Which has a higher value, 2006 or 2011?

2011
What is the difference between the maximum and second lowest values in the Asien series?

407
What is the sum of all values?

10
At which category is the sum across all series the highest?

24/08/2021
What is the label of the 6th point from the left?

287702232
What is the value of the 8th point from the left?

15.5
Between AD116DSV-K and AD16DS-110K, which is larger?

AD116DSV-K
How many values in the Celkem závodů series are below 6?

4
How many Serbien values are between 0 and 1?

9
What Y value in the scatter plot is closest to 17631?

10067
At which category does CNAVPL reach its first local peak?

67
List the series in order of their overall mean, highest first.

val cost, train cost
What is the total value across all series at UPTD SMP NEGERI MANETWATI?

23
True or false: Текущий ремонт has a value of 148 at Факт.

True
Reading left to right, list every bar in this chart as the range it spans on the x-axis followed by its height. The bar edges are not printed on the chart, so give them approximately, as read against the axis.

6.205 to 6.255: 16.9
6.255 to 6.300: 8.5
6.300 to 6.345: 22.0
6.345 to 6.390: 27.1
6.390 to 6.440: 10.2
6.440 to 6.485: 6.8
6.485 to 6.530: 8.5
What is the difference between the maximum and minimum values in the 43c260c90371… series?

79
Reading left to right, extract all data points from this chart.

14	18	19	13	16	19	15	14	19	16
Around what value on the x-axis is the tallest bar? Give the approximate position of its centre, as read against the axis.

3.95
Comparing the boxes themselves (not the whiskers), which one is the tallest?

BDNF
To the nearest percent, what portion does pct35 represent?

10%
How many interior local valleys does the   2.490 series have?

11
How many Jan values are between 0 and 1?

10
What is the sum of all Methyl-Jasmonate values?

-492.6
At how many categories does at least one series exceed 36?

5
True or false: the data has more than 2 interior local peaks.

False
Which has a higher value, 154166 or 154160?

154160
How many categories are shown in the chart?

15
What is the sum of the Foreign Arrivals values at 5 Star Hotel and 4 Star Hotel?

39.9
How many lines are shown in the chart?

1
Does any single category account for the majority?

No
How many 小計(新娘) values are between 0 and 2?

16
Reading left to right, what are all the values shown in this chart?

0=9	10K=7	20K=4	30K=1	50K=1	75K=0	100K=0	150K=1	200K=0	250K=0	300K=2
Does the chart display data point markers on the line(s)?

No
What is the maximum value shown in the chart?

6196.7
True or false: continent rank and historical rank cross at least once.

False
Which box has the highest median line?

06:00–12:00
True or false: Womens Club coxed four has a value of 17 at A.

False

*Directions for this task:* Rewrite all the entries above, changing "series" to "data series" wherever it appears and leaving everything else as it is.

*Result:*
Which has a higher value, 2006 or 2011?

2011
What is the difference between the maximum and second lowest values in the Asien data series?

407
What is the sum of all values?

10
At which category is the sum across all data series the highest?

24/08/2021
What is the label of the 6th point from the left?

287702232
What is the value of the 8th point from the left?

15.5
Between AD116DSV-K and AD16DS-110K, which is larger?

AD116DSV-K
How many values in the Celkem závodů data series are below 6?

4
How many Serbien values are between 0 and 1?

9
What Y value in the scatter plot is closest to 17631?

10067
At which category does CNAVPL reach its first local peak?

67
List the data series in order of their overall mean, highest first.

val cost, train cost
What is the total value across all data series at UPTD SMP NEGERI MANETWATI?

23
True or false: Текущий ремонт has a value of 148 at Факт.

True
Reading left to right, list every bar in this chart as the range it spans on the x-axis followed by its height. The bar edges are not printed on the chart, so give them approximately, as read against the axis.

6.205 to 6.255: 16.9
6.255 to 6.300: 8.5
6.300 to 6.345: 22.0
6.345 to 6.390: 27.1
6.390 to 6.440: 10.2
6.440 to 6.485: 6.8
6.485 to 6.530: 8.5
What is the difference between the maximum and minimum values in the 43c260c90371… data series?

79
Reading left to right, extract all data points from this chart.

14	18	19	13	16	19	15	14	19	16
Around what value on the x-axis is the tallest bar? Give the approximate position of its centre, as read against the axis.

3.95
Comparing the boxes themselves (not the whiskers), which one is the tallest?

BDNF
To the nearest percent, what portion does pct35 represent?

10%
How many interior local valleys does the   2.490 data series have?

11
How many Jan values are between 0 and 1?

10
What is the sum of all Methyl-Jasmonate values?

-492.6
At how many categories does at least one data series exceed 36?

5
True or false: the data has more than 2 interior local peaks.

False
Which has a higher value, 154166 or 154160?

154160
How many categories are shown in the chart?

15
What is the sum of the Foreign Arrivals values at 5 Star Hotel and 4 Star Hotel?

39.9
How many lines are shown in the chart?

1
Does any single category account for the majority?

No
How many 小計(新娘) values are between 0 and 2?

16
Reading left to right, what are all the values shown in this chart?

0=9	10K=7	20K=4	30K=1	50K=1	75K=0	100K=0	150K=1	200K=0	250K=0	300K=2
Does the chart display data point markers on the line(s)?

No
What is the maximum value shown in the chart?

6196.7
True or false: continent rank and historical rank cross at least once.

False
Which box has the highest median line?

06:00–12:00
True or false: Womens Club coxed four has a value of 17 at A.

False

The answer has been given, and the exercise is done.